At 2019-10-18T19:20:35-0400, Arthur Krewat wrote:
I didn't have an 8087 floating point accelerator,
so I wrote my
assembler example to use two 16-bit words of integers, combining them
for a 31-bit integer value with sign.
Now mind you, the C version used real floating point, and a software
floating point library with no hardware accelerator. At that point, I
realized C was the way to go. It had passed my experiment with flying
colors. The C compiler, I believe, was from Computer Innovations,
Copyright (c)1981,82,83,84,85
The reason this is similar to Ken's statement above: In the assembler
version, the cube would deform quite a bit before the run would
finish. A 31-bit integer didn't accurately reflect the result of the
math.

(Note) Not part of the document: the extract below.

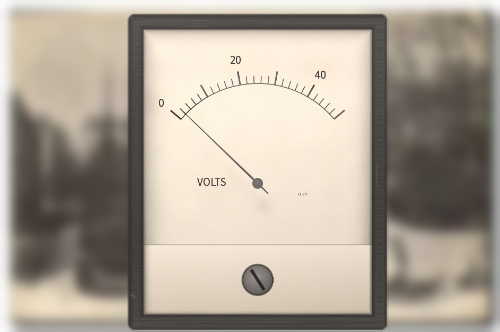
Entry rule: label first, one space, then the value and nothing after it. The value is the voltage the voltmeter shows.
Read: 2 V
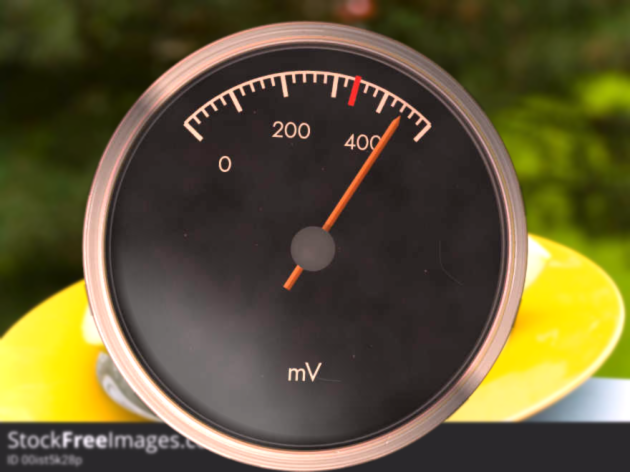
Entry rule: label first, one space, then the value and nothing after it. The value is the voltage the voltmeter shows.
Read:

Over time, that slight inaccuracy really added up. The accuracy
of the C version using floats was spot on. So while I basically
cheated for the assembler version, causing the deformation of the cube
over time, the C version was 100% accurate even though it was slower.
I wonder, is there something inherently different between PDP-11/7
floats and Intel's leading to the inaccuracy Ken mentions? Was the
PDP-11 (or the -7) floating point that much different than IEEE-754 ?
It sounds like it could be a simple matter of precision to me.
It takes 32 bits to store a single-precision floating point value.
Double-precision requires 64. In IEEE 754, the significand is 53 bits
(52 bits plus the implicit leading 1).
I can never remember the C type promotion rules without looking them up,
but IIRC at least in some circumstances C promotes floats to doubles, at
least for intermediate results. And the software floating-point library
you used could well have done the same, or perhaps it used doubles all
the way internally. Either of these could have prevented accumulated
roundoff.
I've heard, with a level of conviction somewhere between folklore and
formal demonstration[1], that for many practical numerical problems,
single-precision is just not quite good enough, but double-precision is
ample. Somewhere between 24 and 53 bits of significant, perhaps, there
is a sweet spot.
The wisdom I've absorbed is, if you have to do floating-point, use
doubles, unless you can clearly and convincingly articulate why you
absolutely need more precision, or can get away with less. (For same 3D
game-rendering applications, half-precision is adequate.)
A non-quantified "single-precision will be faster" declaration should be
understood to include a lot of "!!1!11" punctuation after it, and such
people should be handled as delicately as any other Gentoo user.
Regards,
Branden
[1] Example: Ben Klemens, _21st-Century C_, O'Reilly.